CDT: What do you think is going to happen with this anger at Western media, and these nationalist protests that are happening in China? Where is it going to go?

Journalist: I think the feelings are temporary. I think nothing will happen. I think it all depends on what will happen in the future, if another serious situation triggers it. Since China has no NGOs or civil society, people are not organized very well, and they have no distinct goal. They have no method to execute their will. You can see that there’s a huge underlying energy in the society. But if I analyze what has happened in the last few months, I think government propaganda has played a very important role in triggering nationalist sentiment. If they didn’t focus on the torch relay in Paris, and the disabled girl, maybe there would not have been the protests against the French. Another factor is the response of media in other countries. For example, if CNN hadn’t said the Chinese are basically the same bunch of goons and thugs as in the last 50 years, I think the anti-CNN sentiment would have passed by very soon. But it seems now that people are dealing with Chinese nationalism much more carefully. The Chinese government is more cautious to play the nationalism card, and the Western government and media are also taking it seriously. But the reality is that there’s no organization among the people.

CDT: In April, journalist Chang Ping [aka Zhang Ping] wrote an op-ed, How To Find The Truth About Lhаsa. He was attacked by Chinese nationalists who labeled him a traitor, and recently fired. What are your thoughts on what he wrote, and the response?

Journalist: First of all, I am so sympathetic with what he said. I also appreciate his courage to see things more objectively, and try to direct the public emotions to be objective. But I don’t know how to evaluate the consequences, the result. Maybe it’s been positive. In China, there’s recently been a turn from the strong nationalist sentiment to a somewhat more complicit attitude. There are many, many other intellectuals trying to deflect the nationalist sentiment; Zhang Ping is only the precursor. He is the bravest journalist in this case, and unfortunately, the first one is always the one people who attack. There’s always a demand for somebody to stand up, to say something. But for the first one, it’s the most dangerous. So I think he did a good job.

I think there already have been other people to criticize nationalism. They are more tactical. Zhang Ping tried to be tactical; you can see there are many things between the lines. But it’s also about timing. Timing is the most important.
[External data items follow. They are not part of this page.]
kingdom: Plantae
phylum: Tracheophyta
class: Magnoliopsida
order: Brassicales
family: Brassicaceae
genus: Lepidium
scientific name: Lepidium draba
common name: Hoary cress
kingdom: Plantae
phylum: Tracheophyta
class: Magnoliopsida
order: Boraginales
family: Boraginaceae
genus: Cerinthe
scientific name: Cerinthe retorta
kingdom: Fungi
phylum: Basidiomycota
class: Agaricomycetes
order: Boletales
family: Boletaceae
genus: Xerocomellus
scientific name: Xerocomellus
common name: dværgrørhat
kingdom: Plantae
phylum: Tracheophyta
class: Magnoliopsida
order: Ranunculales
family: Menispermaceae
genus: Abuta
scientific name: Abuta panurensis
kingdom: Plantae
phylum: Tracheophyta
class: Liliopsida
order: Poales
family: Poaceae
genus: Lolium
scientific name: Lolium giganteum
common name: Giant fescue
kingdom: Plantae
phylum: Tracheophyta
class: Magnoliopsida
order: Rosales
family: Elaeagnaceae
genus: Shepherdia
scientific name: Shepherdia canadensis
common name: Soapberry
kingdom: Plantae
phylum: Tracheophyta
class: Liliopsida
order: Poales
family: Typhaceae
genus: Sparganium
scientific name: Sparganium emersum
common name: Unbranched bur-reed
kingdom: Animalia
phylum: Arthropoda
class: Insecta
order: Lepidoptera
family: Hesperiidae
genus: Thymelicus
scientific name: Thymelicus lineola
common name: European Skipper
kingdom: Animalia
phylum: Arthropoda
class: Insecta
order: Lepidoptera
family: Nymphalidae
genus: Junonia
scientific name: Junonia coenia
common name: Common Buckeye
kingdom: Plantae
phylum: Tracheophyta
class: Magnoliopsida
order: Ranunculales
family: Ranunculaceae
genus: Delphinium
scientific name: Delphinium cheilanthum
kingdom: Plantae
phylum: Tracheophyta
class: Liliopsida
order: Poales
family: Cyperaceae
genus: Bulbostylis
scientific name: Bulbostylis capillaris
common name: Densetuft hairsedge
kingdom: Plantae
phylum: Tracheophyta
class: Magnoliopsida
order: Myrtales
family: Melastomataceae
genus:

Still, even though he was fired, I don’t think he will endure further pressure from the government. Maybe after the Olympic Games, he will find a job, and go on doing what he always does. China now, even though there’s no freedom of expression and speech, is not so terrible as North Korea. So there’s some room!

CDT: How do you do think we can begin to bridge the cultural and political gaps between the West and China? What would be a first step?

Journalist: I think the first step is being willing to try to understand each other. For Chinese media, they can do something to introduce more complicated understandings of Western society. In China, there is an inclination to oversimplify the Western image. As I’ve mentioned, people don’t know the difference between Western civil society and the government. Most Chinese know that, in Western democratic countries, there is a difference between Congress, the government and the courts. But how do they operate? How do they run? It’s still very simplified. I think Chinese public intellectuals should do more translation of works from Western society. But now that China is becoming over-commercialized, scholars don’t want to do the labor of translation, because it’s not very profitable.

For media, there’s always an inclination to decide the conclusion before you investigate enough facts. The same is true for Western media. If they really want to get the support from the ordinary people in China, I suggest that they do much more research. Finally, there is a demand, because of globalization. Before 2001, before it joined the WTO, China was still a very closed country. Its role was not so prominent in the world. But there has been a huge transition since, and now there’s a real demand for China and the rest of the world to re-recognize each other.